The Tests Weren’t Written First

And, in all likelihood, the tests weren’t written at all. I know that right now, half of the audience has already tuned out, because they’ve already decided I’m an agile nerd and they’ve already gone back to trolling Hacker News, but listen for a moment: code that is written without tests in mind is hard to test. That is the big problem. I don’t care what order you write your code in as long as it ends up committed with tests and the tests test the code properly, but chances are, if you didn’t write the tests first, either your tests are horrible, or your code is horrible.

So, you find some untested code in your codebase, and you can’t write enough stubs in the world to get a test around it, what do you do? The best approach, I’ve found, is to find the first unit. Find the smallest thing you can possibly test, and get something written. It’s probably going to be an almost worthless test, at this stage: in my current project, I think I pretty much ended up testing the functionality of dict again. That doesn’t matter right now though. What matters is you started on test coverage again, and you got that module into your test coverage on some level. If someone damages that code so badly you can’t even compile it, then you’ll actually know about it when you run the tests next time, rather than when a customer picks it up. For me, that first step meant that I could get Continuous Integration running, and I could start telling people when builds were broken, and pretty soon, people wanted to add more tests into the setup. Once you have one unit, the next unit often becomes a lot more clear.

Fixing Code Style

A personal gripe with me is code style. I am a bit of a PEP-8 nazi, but I do my best not to enforce it on other people, because I like it when people talk to me. I do, however, believe in cleaning up truly functional code style, such as needless imports, wildcard imports, unused variables, etc., so I think that trying to convince your team to strip their own whitespace and run some kind of code lint is pretty priceless. If you can’t convince them to do that, run your own: make your code a shining example.

The Law of Demeter

The Law of Demeter basically states that each unit of code should only talk to its immediate friends, and it is the number one thing I’ve seen broken. It makes finding bugs a nightmare, and fixing bugs even harder. Writing a good test setup for code that ignores this law is brutally hard.

When you realise that code doesn’t follow Demeter, you’re probably already screwed, because you won’t have a good test setup around it, and you won’t have the confidence to refactor it without tests, and it’ll be a total hassle to write a harness for. In my opinion, the best thing to do is to black box it: write an integration test that runs the code from start to end. Unit tests just won’t work with this kind of code.

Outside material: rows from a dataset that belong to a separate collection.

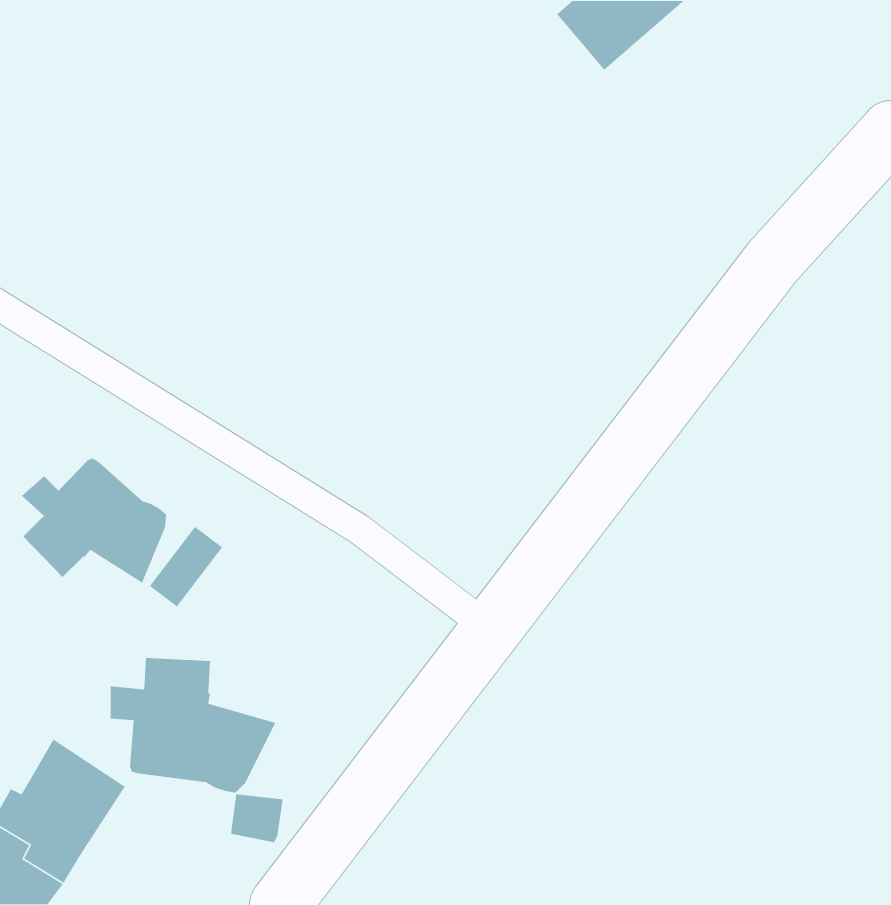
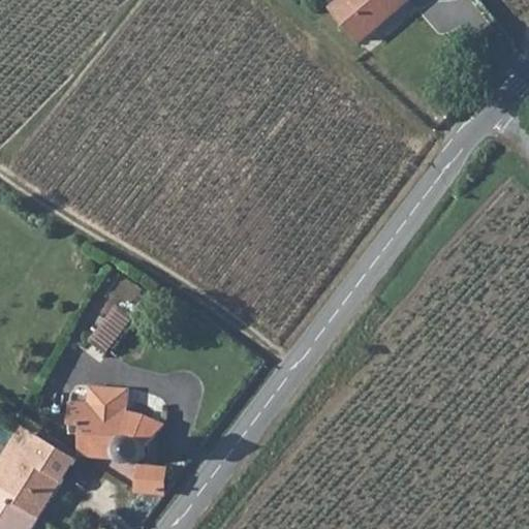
building: [21,457,167,584] -> none

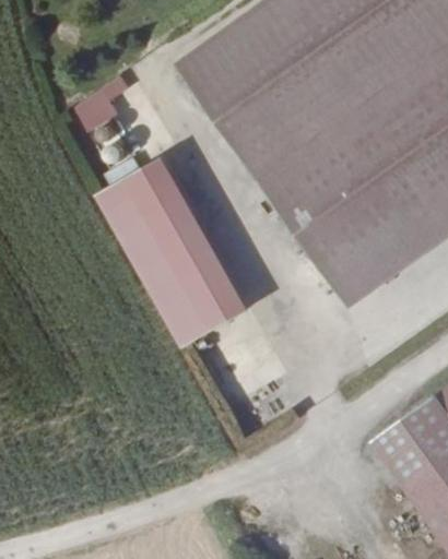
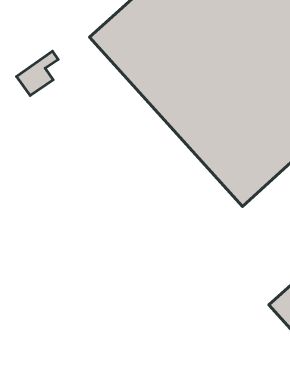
building: [93,154,249,349] -> none

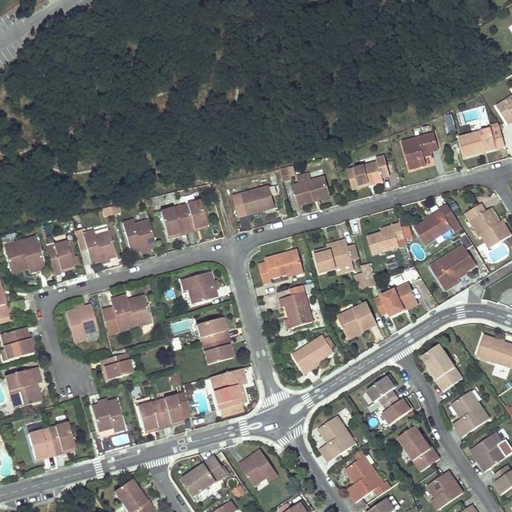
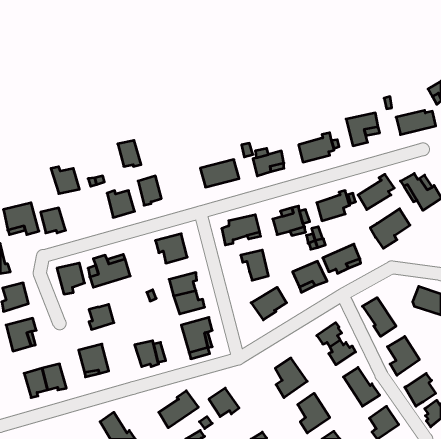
building: [180,200,207,230] -> [118,140,141,166]
building: [82,230,115,261] -> [51,167,79,194]
building: [138,400,164,433] -> none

Your goal, once you have some coverage, is to pull something out. Find something small that could feasibly stand alone, and tease it out into its own module. Blanket it in tests, make it feel loved, and check that the integration tests still work afterwards. Now that you have one clear, defined module, you’ll find that you can take something that talks to it, mock the first bit out, and pull out another chunk of code.

The Shit List

In my opinion, every project needs a technical debt list: somewhere to write things that aren’t bugs, and aren’t features, but definitely need to be fixed. You might be able to make this company-wide, you might have to keep it private and only share it with one other programmer, but it should be there. Anything you find in the project that smells bad should go on the list. Any time you find a spare moment in between tickets, you should pick something and fix it. Cross it off and leave it on the list so you can see how far you’ve come. Because, y’know: knowing is half the battle.

Tl; DR

  • Bad code happens.
  • If you’ve got no test coverage, find a unit and write the first test.
  • Get a style guide.
  • If the Law of Demeter is broken, start with integration tests, unit tests won’t work so well.
  • Pull code apart slowly, and add tests as you go.
  • Start a shit list and log all the technical debt you find.